Red squares being worn in Quebec these days had me thinking of branding lately. When you place a red square on your clothing you are using an abstract symbol to communicate a critical idea to an entire culture, society. When you wear branded clothing you are simply approving ideas completely outside of your self that have been created for mass consumption. The first is an expression of individuality that may require some courage, while the second one is an expression against individuality that requires conformity.
Saw this image on wikipedia earlier today.
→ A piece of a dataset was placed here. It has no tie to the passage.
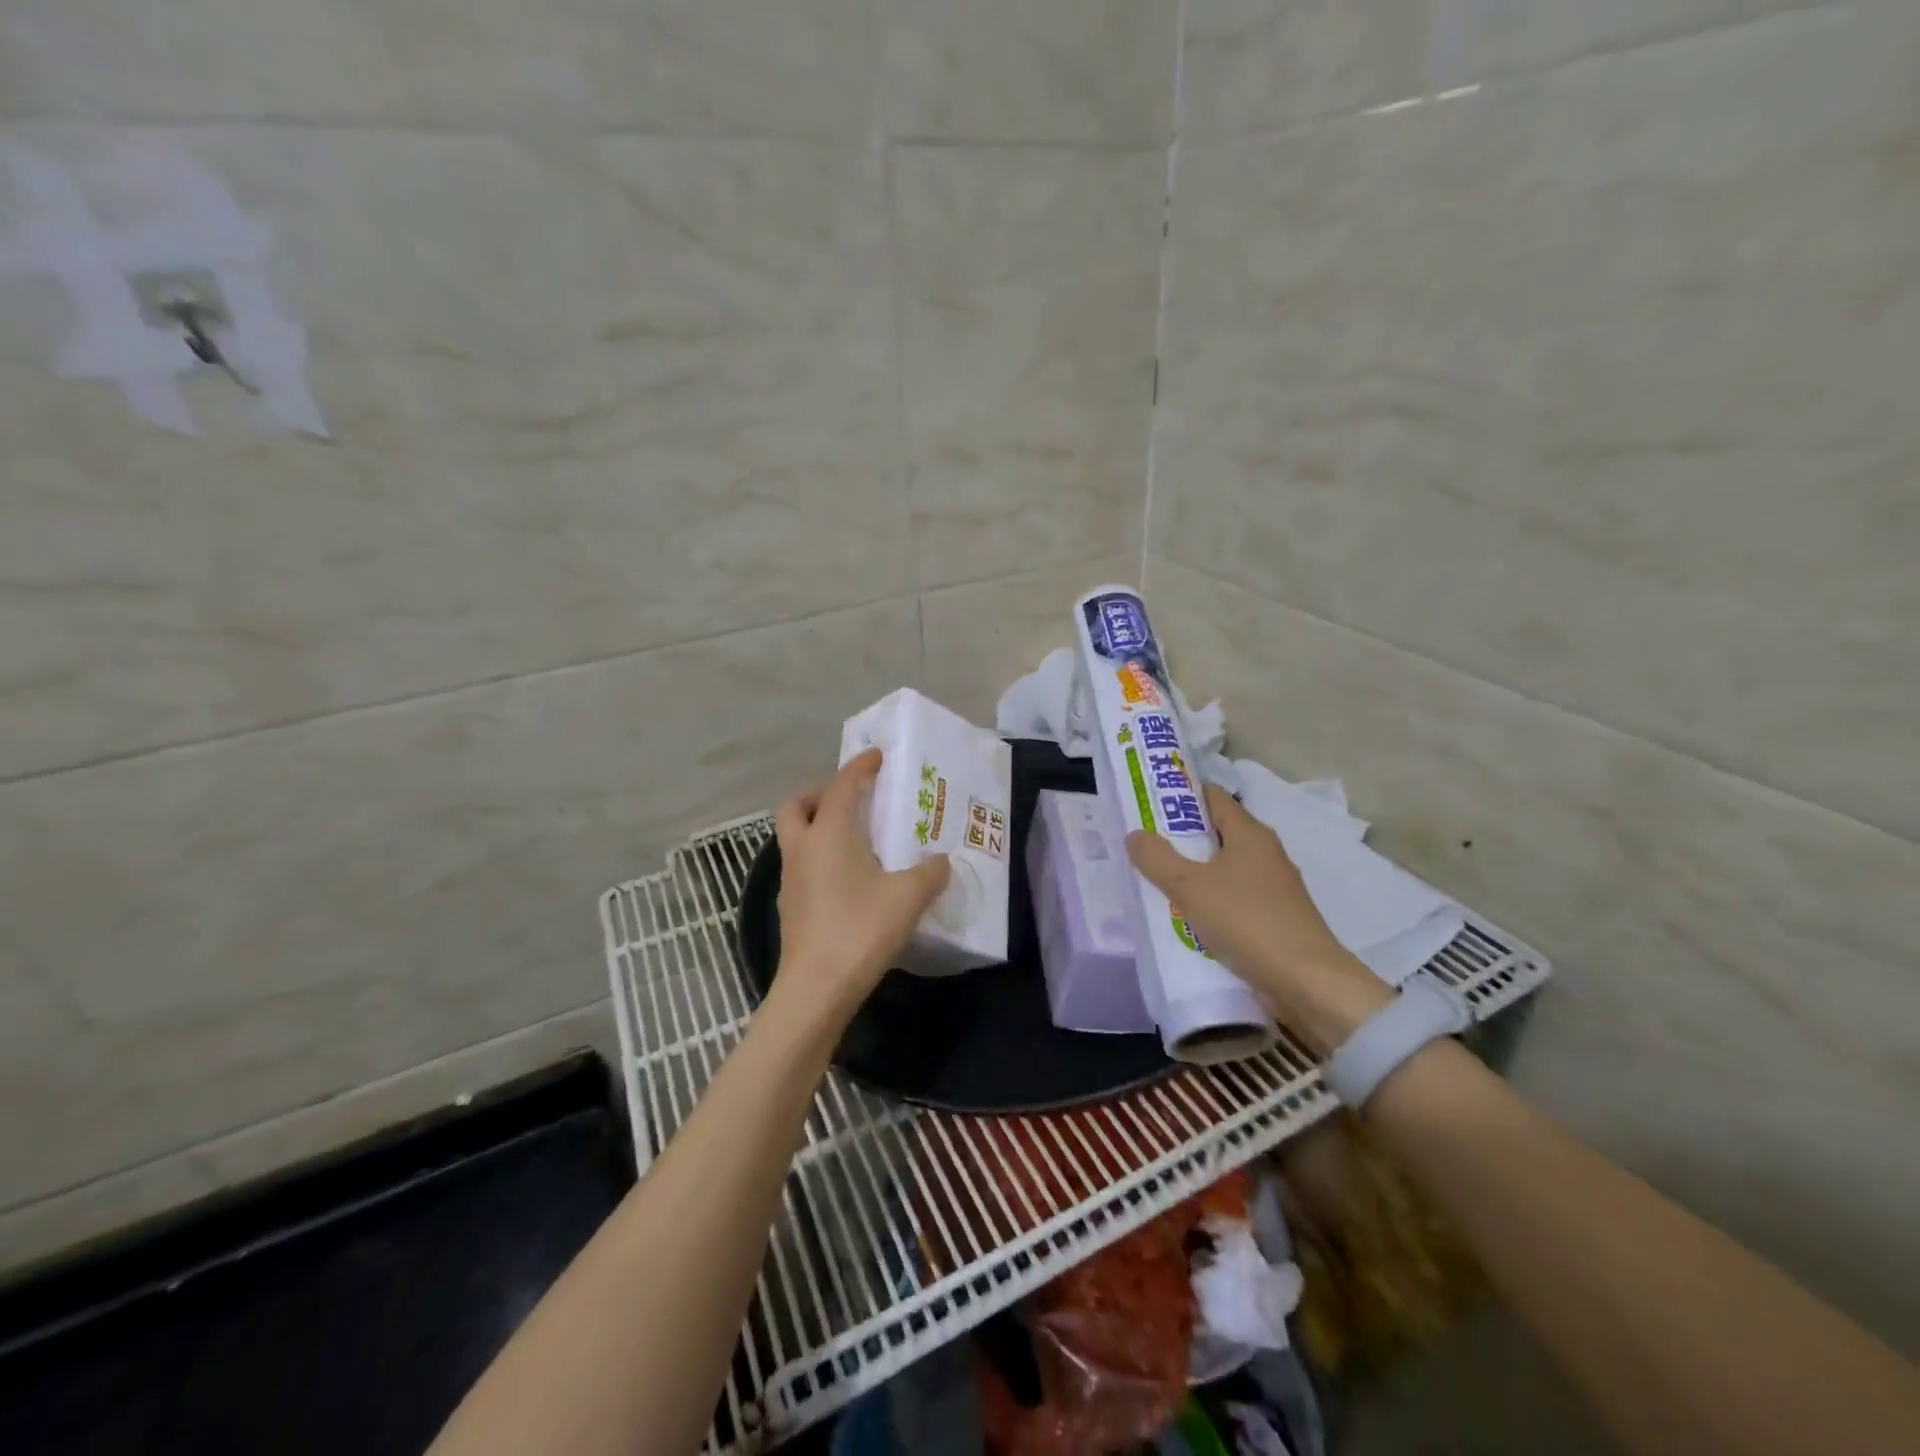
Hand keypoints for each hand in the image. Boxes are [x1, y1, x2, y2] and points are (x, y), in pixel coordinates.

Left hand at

It might be easy to get the idea that those apparently well dressed men standing on the rails are from the office checking out the daily goings on, but they are most likely foreman congregating over a certain problem or idea. It was fashionable for foremen to wear suits at even the dirtiest of jobs, a uniform that would remain popular in some workplaces until the second world war. It was a way of separating the real grunt workers from those with middle class aspirations, pro company men. And the photo also creates the illusion that there were more suited men than those up to their knees in cattle manure.
Can you imagine shoveling cow manure all day with the word ARMOUR dominating your viewpoint? And getting paid not even enough to feed a family of 4, thus forcing your spouse and children to work as they became able? Would you love the company?
Corporation hated unions then and they still hate them today.
Today we would wear ARMOUR t-shirts and and running shoes and whatever other products they would brand without paying any attention to what the company is really all about. We would wear them because other’s do and we desperately want to fit in, to pass for normal by the world around us.
“In its early years Armour sold every kind of consumer product made from animals: not only meats but glue, oil, fertilizer, hairbrushes, buttons, oleomargarine, and drugs made from slaughterhouse byproducts. Armour operated in an environment without labor unions, health inspections or government regulation. Accidents were commonplace. Armour was notorious for the low pay it offered its line workers. It fought unionization by banning known union activists and by breaking strikes in 1904 and 1921, employing African Americans and new immigrants as strikebreakers. The company did not become fully unionized until the late 1930s when the Meatpacking Union succeeded in creating an interracial industrial union as part of theCongress of Industrial Organizations (CIO).” From this wiki page.
It would be monumentally naive to believe that the corporations of today deal in better faith than those in operation before the advent of labour unions. The only reason unions exist today is because of laws. The Right Wing in the United States has been breaking unions, slowly but surely, for over 30 years. The rise of WalMart as a business model and union breaking is not a coincidence, because WalMart, for example, couldn’t work without cheap foreign labour. So the corporations are not on our side at all, they just want our money. Still, we allow ourselves to be branded, we wear the logo as if confirming our presence, as if all is well in the world, as if we LIKE demonstrating how superficial, shallow, and hopelessly uncritical we have become. And we dress our kids with brands that imply middleclassness. We accept wearing company names on our bodies and we accept what the corporations tell us through their political representatives. And we vote for the corporation that appeals to our sense of security, the one that promises to protect the middle class while actually eating away at it’s foundations. Look there! screams the thief while he picks your pocket.
We don’t just love Big Brother, we want to wear his clothes.